3) “The Romans never allowed a trouble spot to remain simply to avoid going to war over it, because they knew that wars don’t just go away, they are only postponed to someone else’s advantage.”

4) “Everyone sees what you appear to be, few really know what you are.”

5) “It ought to be remembered that there is nothing more difficult to take in hand, more perilous to conduct, or more uncertain in its success, than to take the lead in the introduction of a new order of things.”

6) “The first method for estimating the intelligence of a ruler is to look at the men he has around him.”

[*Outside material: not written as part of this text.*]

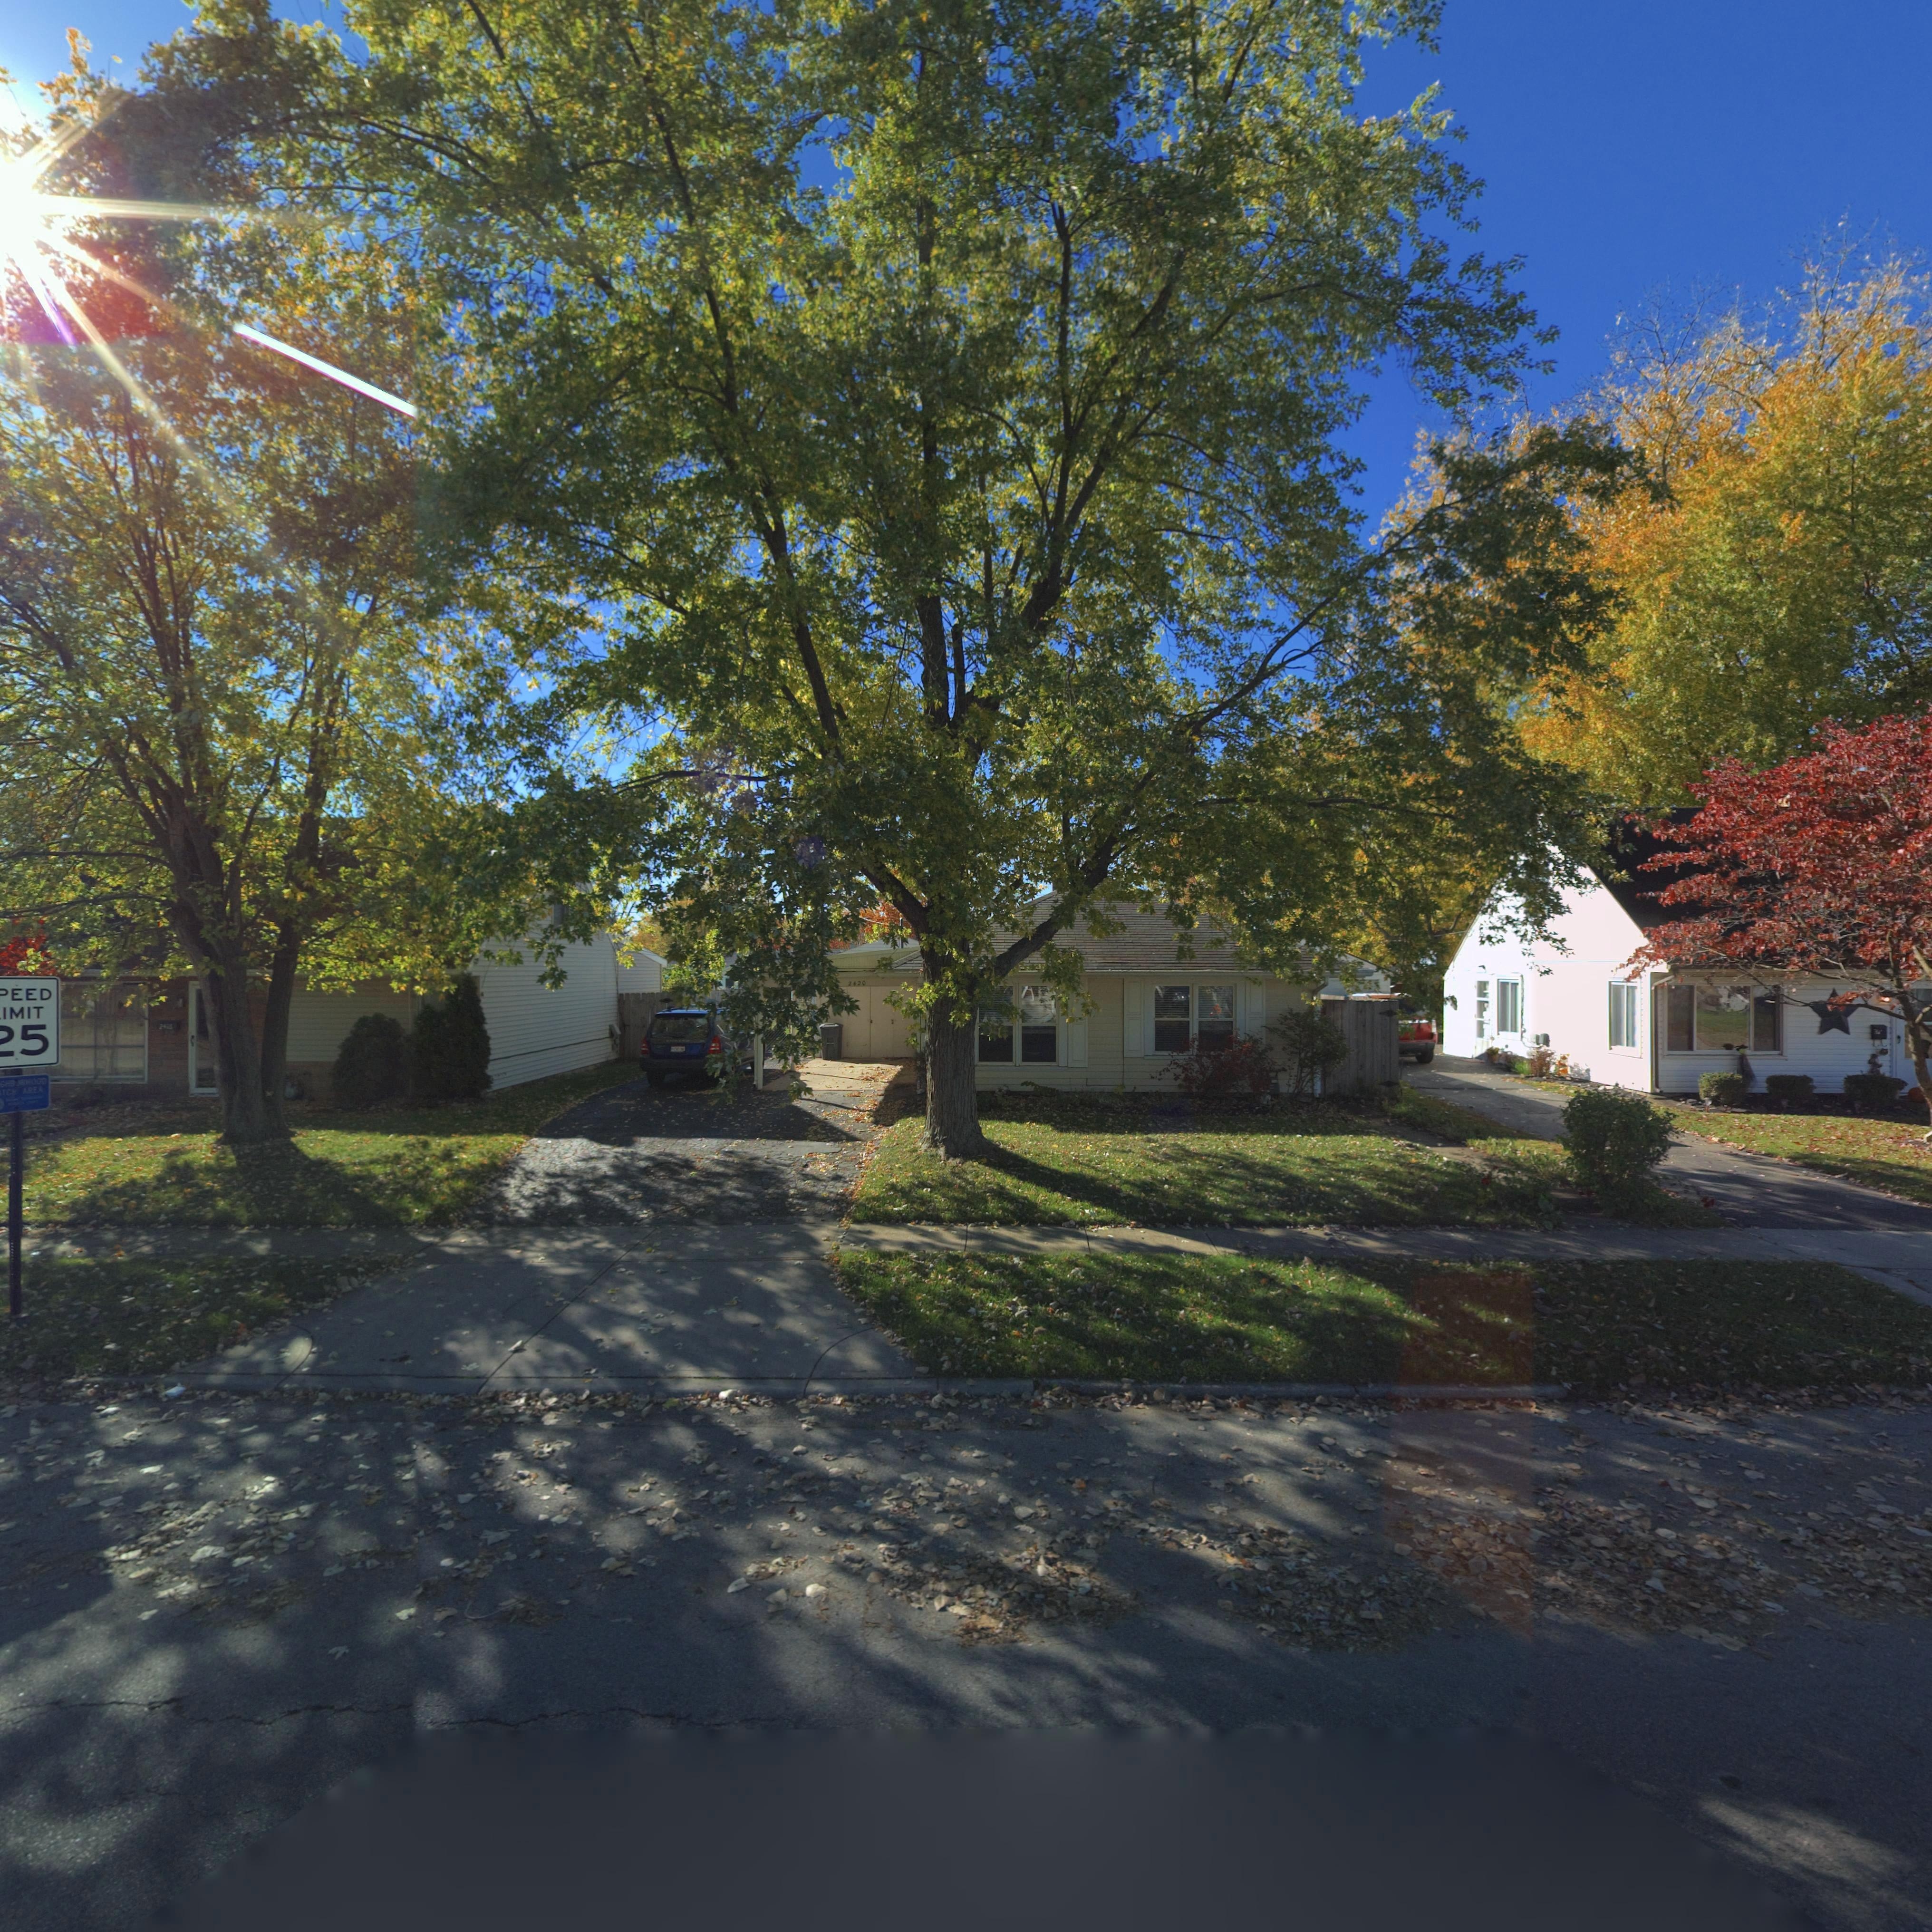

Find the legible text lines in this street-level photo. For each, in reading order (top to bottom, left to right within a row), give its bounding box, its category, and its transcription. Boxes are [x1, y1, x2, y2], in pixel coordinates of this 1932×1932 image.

7) “The chief foundations of all states, new as well as old or composite, are good laws and good arms; and as there cannot be good laws where the state is not well armed, it follows that where they are well armed they have good laws.”

8) “The injury that is to be done to a man ought to be of such a kind that one does not stand in fear of revenge.”

9) “There are three classes of intellects: one which comprehends by itself; another which appreciates what others comprehend; and a third which neither comprehends by itself nor by the showing of others; the first is the most excellent, the second is good, and the third is useless.”